Others, Craft said, are afraid of investing in expensive equipment, such as electronic health records, without knowing for sure whether they will save costs in the long-term.

But doctors groups, including many specialists, are supportive of the SGR repeal.

If it isn’t replaced, many medical providers would endure a huge cut to their pay and staff budgets if Congress failed to avert the scheduled cut due later this year. Because of the repeated deferrals by Congress, cuts in Medicare reimbursements could exceed 20 percent if no action is taken, according to the House Committee on Energy and Commerce and Committee on Ways and Means.

“We’re gonna see a cut in our Medicare reimbursement.

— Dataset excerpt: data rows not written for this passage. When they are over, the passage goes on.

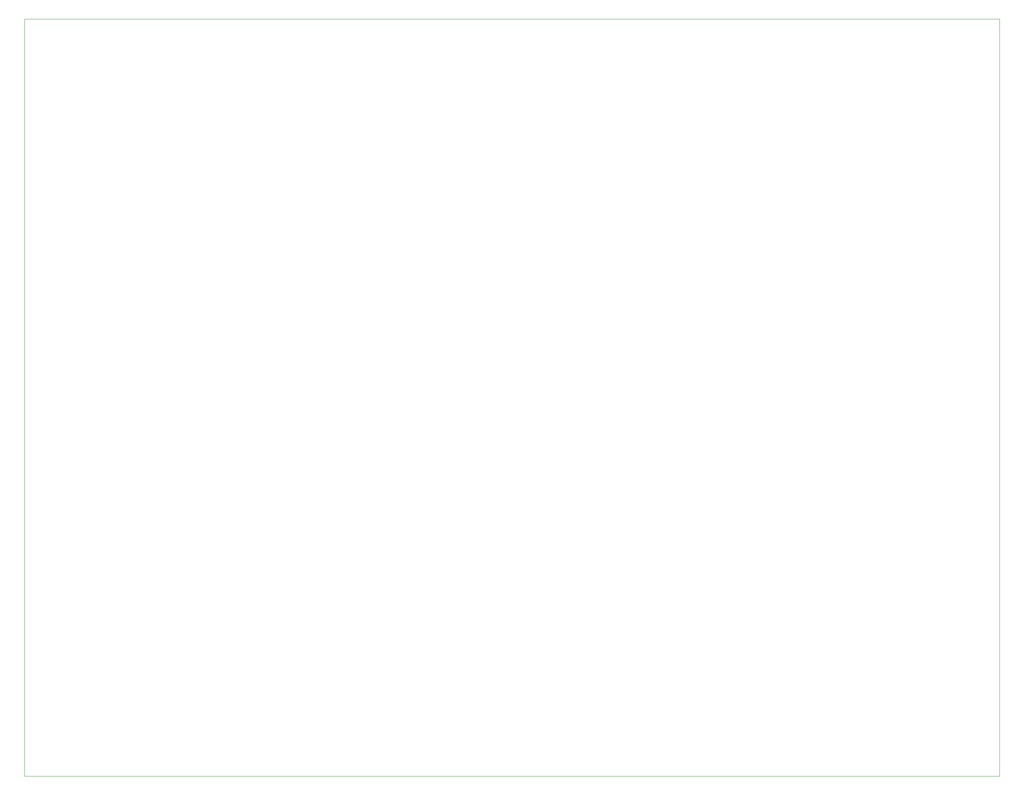
<source format=gm1>
G04 #@! TF.GenerationSoftware,KiCad,Pcbnew,(6.0.0-rc1-dev-1425-g4c184f07a)*
G04 #@! TF.CreationDate,2018-12-27T18:34:51-05:00
G04 #@! TF.ProjectId,Danalog,44616e61-6c6f-4672-9e6b-696361645f70,rev?*
G04 #@! TF.SameCoordinates,Original*
G04 #@! TF.FileFunction,Profile,NP*
%FSLAX46Y46*%
G04 Gerber Fmt 4.6, Leading zero omitted, Abs format (unit mm)*
G04 Created by KiCad (PCBNEW (6.0.0-rc1-dev-1425-g4c184f07a)) date 12/27/2018 6:34:51 PM*
%MOMM*%
%LPD*%
G04 APERTURE LIST*
%ADD10C,0.050000*%
G04 APERTURE END LIST*
D10*
X266700000Y-226060000D02*
X266700000Y-53340000D01*
X44450000Y-226060000D02*
X44450000Y-53340000D01*
X266700000Y-226060000D02*
X44450000Y-226060000D01*
X44450000Y-53340000D02*
X266700000Y-53340000D01*
M02*

</source>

It keeps climbing every year, and this really would be a disaster,” Birge said.

Access To Care

Some Medicare physicians have threatened to quit the program if there’s no repeal of SGR.

But Birge said that issue is overblown. The reason doctors stop accepting Medicare, he said, is because they stop accepting insurance altogether.

Each insurance provider has a different set of rules for paperwork, and in an area like St. Louis with several providers, “you need an army of accountants and secretaries to fill out all these forms, and it’s extremely costly,” he said.

Birge pointed to an analysis by the Kaiser Family Foundation that found 96 percent of Medicare beneficiaries say they have good access to doctors.

But Craft, the medical society president, said that’s not what he’s observed in his organization. While most doctors won’t leave the Medicare program, he said, many will cap the number of Medicare patients they’re willing to see.

Once the SGR is replaced, changes will be gradual.

Cristina Boccuti, a Medicare policy analyst at the Kaiser Family Foundation, said after an SGR replacement program is agreed on, alternative payment models need to be tested in different areas of the country.

Socioeconomically disadvantaged patients should be included in the testing, she said, because “these are the patients where it’s crucial that they have access to the care that they need.”

Birge, who specializes in geriatric medicine, said that patients could expect better quality care under the new program.

“The physician really takes ownership of the patient, not just while they’re in the office, but they assume ownership of that patient before the hospital, during the hospital and after the hospital.”

How the standards of quality are set has yet to be determined.

While physicians groups such as the American Medical Association have been working for more than a decade to help define quality care metrics, the systems for analyzing and reporting quality care remain relatively untested, Craft said.

Two committees in the House and one in the Senate are discussing a final bill to present to Congress. The legislators have until the end of March to reach a consensus before Medicare cuts would kick in.